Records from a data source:
┏━━

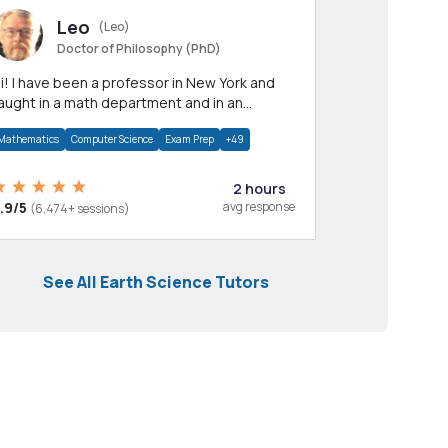
Leo
(Leo)
Doctor of Philosophy (PhD)
professor in New York and
aught in a math department and in an
pplied math department.
Mathematics
Computer Science
Exam Prep
+49
2 hours
.9/5
avg response
(6,474+ sessions)
See All Earth Science Tutors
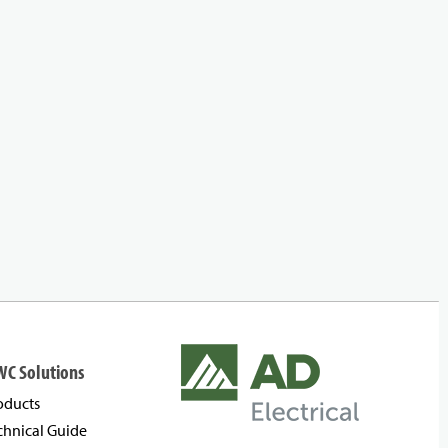
WC Solutions
oducts
chnical Guide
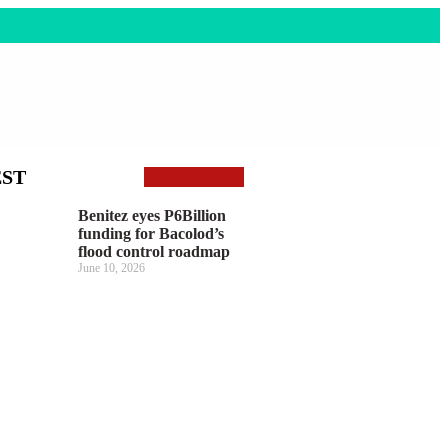
EST
Benitez eyes P6Billion
funding for Bacolod’s
flood control roadmap
June 10, 2026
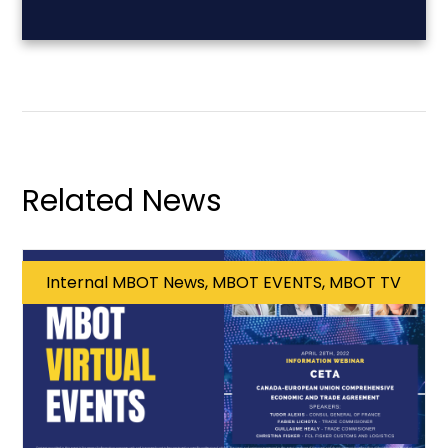
Related News
Internal MBOT News, MBOT EVENTS, MBOT TV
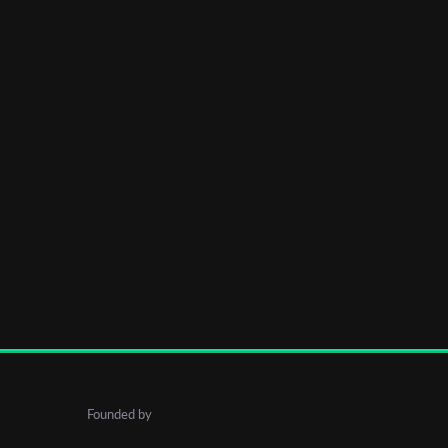
Founded by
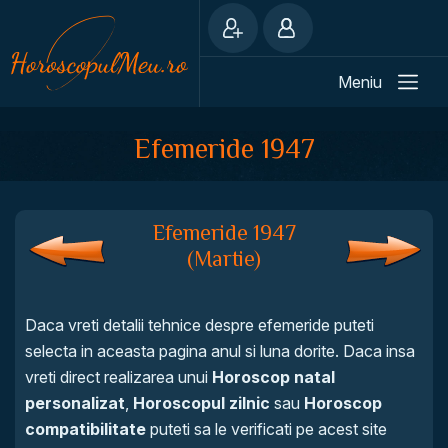
Meniu
Efemeride 1947
Efemeride 1947
(Martie)
Daca vreti detalii tehnice despre efemeride puteti
selecta in aceasta pagina anul si luna dorite. Daca insa
vreti direct realizarea unui
Horoscop natal
personalizat
,
Horoscopul zilnic
sau
Horoscop
compatibilitate
puteti sa le verificati pe acest site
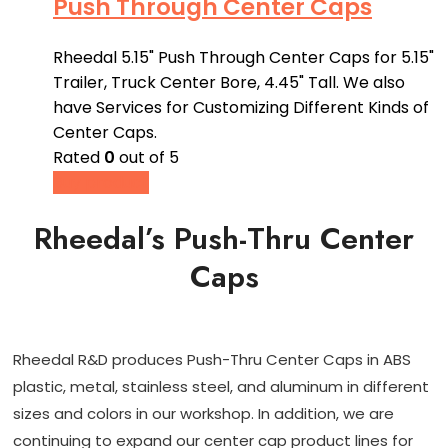
Push Through Center Caps
Rheedal 5.15" Push Through Center Caps for 5.15"
Trailer, Truck Center Bore, 4.45" Tall. We also
have Services for Customizing Different Kinds of
Center Caps.
Rated
0
out of 5
Buy product
Rheedal’s Push-Thru Center
Caps
Rheedal R&D produces Push-Thru Center Caps in ABS
plastic, metal, stainless steel, and aluminum in different
sizes and colors in our workshop. In addition, we are
continuing to expand our center cap product lines for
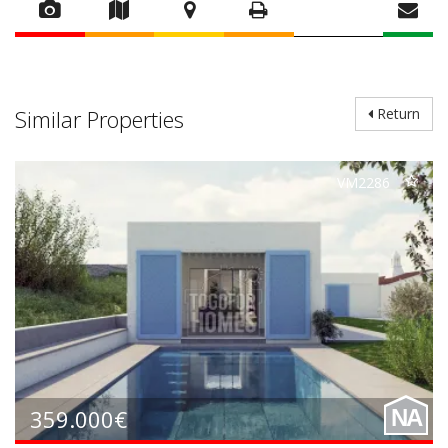
Similar Properties
Return
VM2286
359.000€
NA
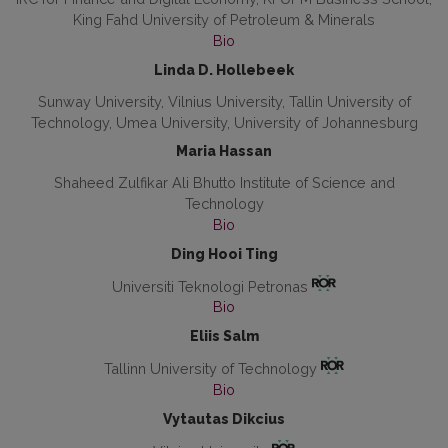
King Fahd University of Petroleum & Minerals
Bio
Linda D. Hollebeek
Sunway University, Vilnius University, Tallin University of
Technology, Umea University, University of Johannesburg
Maria Hassan
Shaheed Zulfikar Ali Bhutto Institute of Science and
Technology
Bio
Ding Hooi Ting
Universiti Teknologi Petronas
Bio
Eliis Salm
Tallinn University of Technology
Bio
Vytautas Dikcius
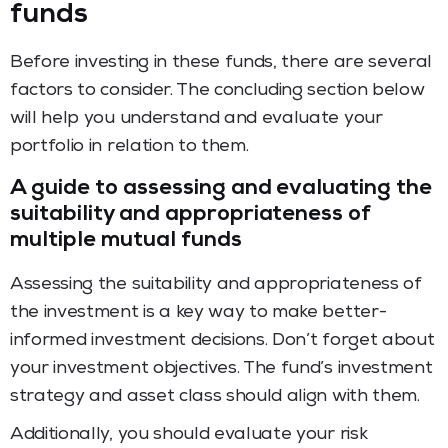
funds
Before investing in these funds, there are several
factors to consider. The concluding section below
will help you understand and evaluate your
portfolio in relation to them.
A guide to assessing and evaluating the
suitability and appropriateness of
multiple mutual funds
Assessing the suitability and appropriateness of
the investment is a key way to make better-
informed investment decisions. Don’t forget about
your investment objectives. The fund’s investment
strategy and asset class should align with them.
Additionally, you should evaluate your risk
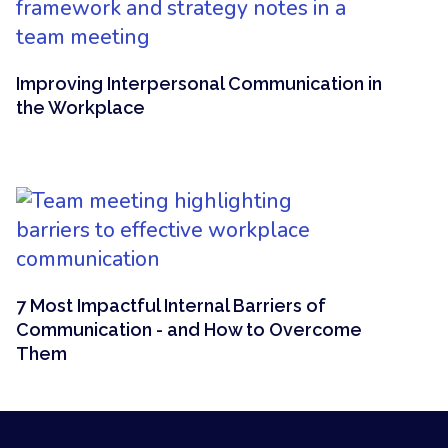
Improving Interpersonal Communication in
the Workplace
7 Most Impactful Internal Barriers of
Communication - and How to Overcome
Them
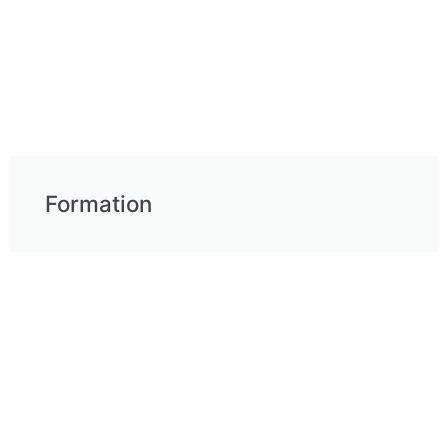
Formation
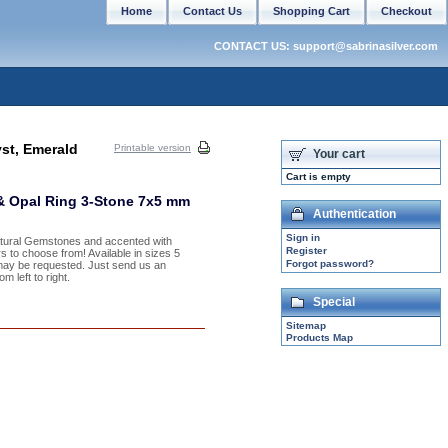
Home
Contact Us
Shopping Cart
Checkout
CONTACT US: support@sabrinasilver.com
st, Emerald
Printable version
Your cart
Cart is empty
 & Opal Ring 3-Stone 7x5 mm
Authentication
Sign in
Natural Gemstones and accented with
Register
s to choose from! Available in sizes 5
Forgot password?
may be requested. Just send us an
 left to right.
Special
Sitemap
Products Map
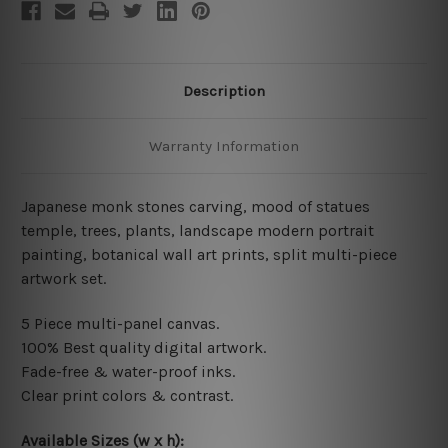
Description
Warranty Information
Japanese monk stones carving, mood of statues
temple, trees, plants, landscape modern portrait
painting, botanical wall art prints, split multi-piece
artwork set.
5 Piece multi-panel canvas.
100% Best quality digital artwork.
Fade-free & water-proof inks.
Clear print colors & contrast.
Available Sizes (w x h):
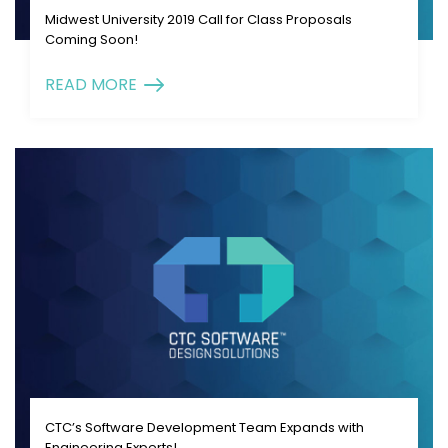
Midwest University 2019 Call for Class Proposals
Coming Soon!
READ MORE
CTC’s Software Development Team Expands with
Engineering Experts!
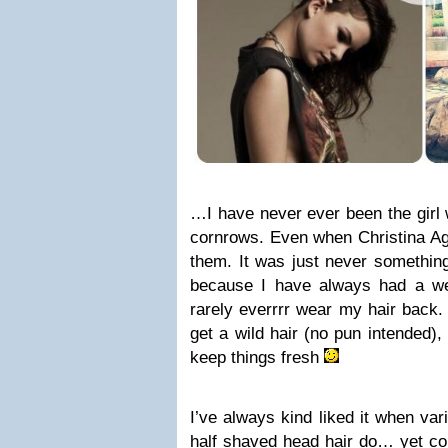
…I have never ever been the girl
cornrows. Even when Christina Ag
them. It was just never somethin
because I have always had a we
rarely everrrr wear my hair back. 
get a wild hair (no pun intended),
keep things fresh
I’ve always kind liked it when va
half shaved head hair do… yet con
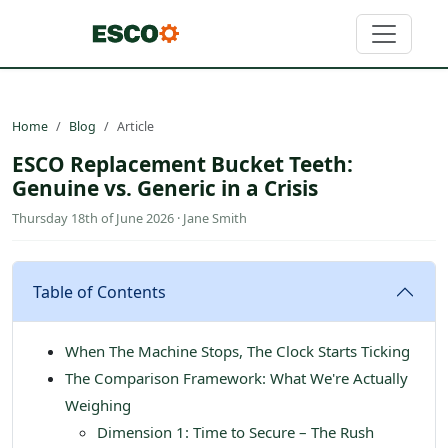
Home
Blog
Article
ESCO Replacement Bucket Teeth:
Genuine vs. Generic in a Crisis
Thursday 18th of June 2026 · Jane Smith
Table of Contents
When The Machine Stops, The Clock Starts Ticking
The Comparison Framework: What We're Actually
Weighing
Dimension 1: Time to Secure – The Rush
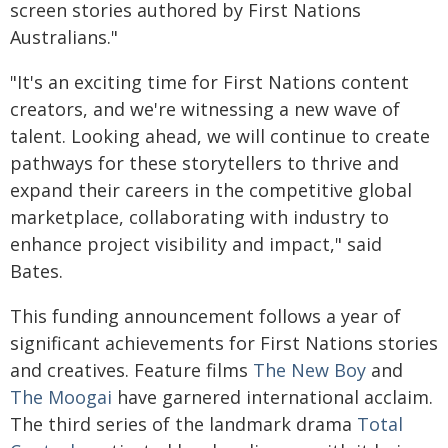
screen stories authored by First Nations
Australians."
"It's an exciting time for First Nations content
creators, and we're witnessing a new wave of
talent. Looking ahead, we will continue to create
pathways for these storytellers to thrive and
expand their careers in the competitive global
marketplace, collaborating with industry to
enhance project visibility and impact," said
Bates.
This funding announcement follows a year of
significant achievements for First Nations stories
and creatives. Feature films
The New Boy
and
The Moogai
have garnered international acclaim.
The third series of the landmark drama
Total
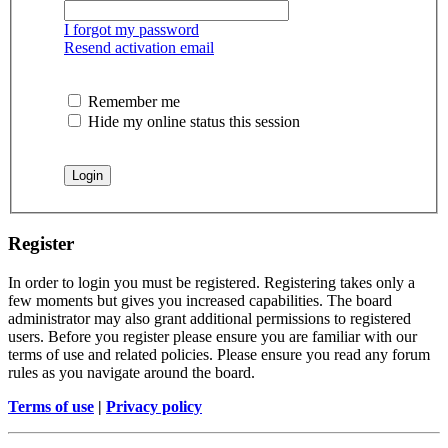
I forgot my password
Resend activation email
Remember me
Hide my online status this session
Register
In order to login you must be registered. Registering takes only a
few moments but gives you increased capabilities. The board
administrator may also grant additional permissions to registered
users. Before you register please ensure you are familiar with our
terms of use and related policies. Please ensure you read any forum
rules as you navigate around the board.
Terms of use
|
Privacy policy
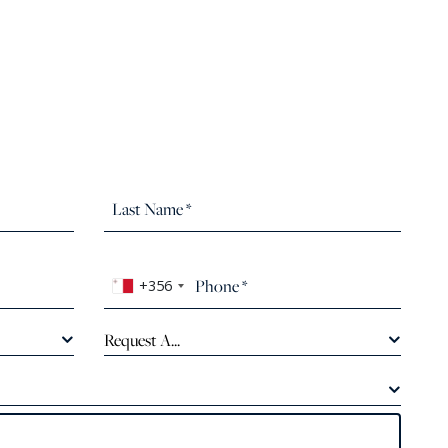
+356
Request A...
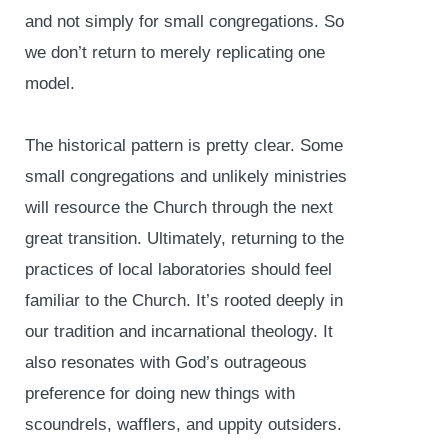
and not simply for small congregations. So
we don’t return to merely replicating one
model.
The historical pattern is pretty clear. Some
small congregations and unlikely ministries
will resource the Church through the next
great transition. Ultimately, returning to the
practices of local laboratories should feel
familiar to the Church. It’s rooted deeply in
our tradition and incarnational theology. It
also resonates with God’s outrageous
preference for doing new things with
scoundrels, wafflers, and uppity outsiders.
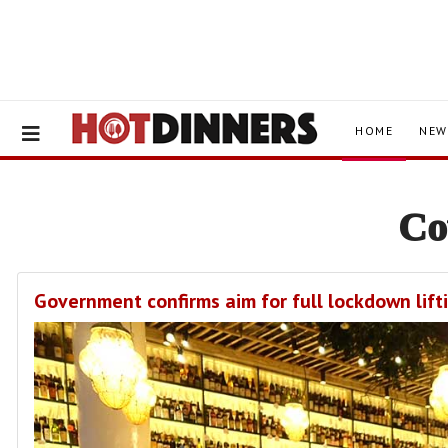
HOME
NEW
Co
Government confirms aim for full lockdown lift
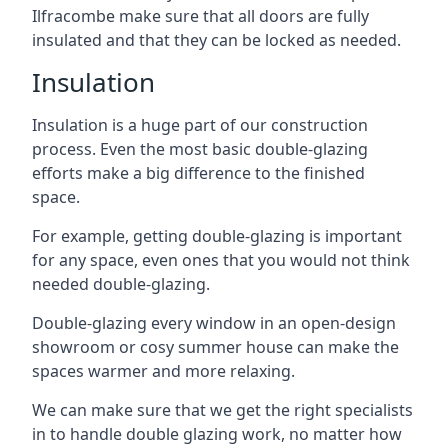
Ilfracombe make sure that all doors are fully
insulated and that they can be locked as needed.
Insulation
Insulation is a huge part of our construction
process. Even the most basic double-glazing
efforts make a big difference to the finished
space.
For example, getting double-glazing is important
for any space, even ones that you would not think
needed double-glazing.
Double-glazing every window in an open-design
showroom or cosy summer house can make the
spaces warmer and more relaxing.
We can make sure that we get the right specialists
in to handle double glazing work, no matter how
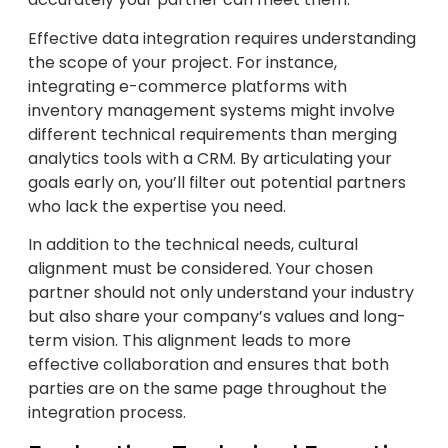
Effective data integration requires understanding
the scope of your project. For instance,
integrating e-commerce platforms with
inventory management systems might involve
different technical requirements than merging
analytics tools with a CRM. By articulating your
goals early on, you’ll filter out potential partners
who lack the expertise you need.
In addition to the technical needs, cultural
alignment must be considered. Your chosen
partner should not only understand your industry
but also share your company’s values and long-
term vision. This alignment leads to more
effective collaboration and ensures that both
parties are on the same page throughout the
integration process.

┗━━

Problem description: Nothing before the line containing "partner should not" should be repeated; repeat that line and all later lines through the end of the data above, exactly.

Problem solution:
partner should not only understand your industry
but also share your company’s values and long-
term vision. This alignment leads to more
effective collaboration and ensures that both
parties are on the same page throughout the
integration process.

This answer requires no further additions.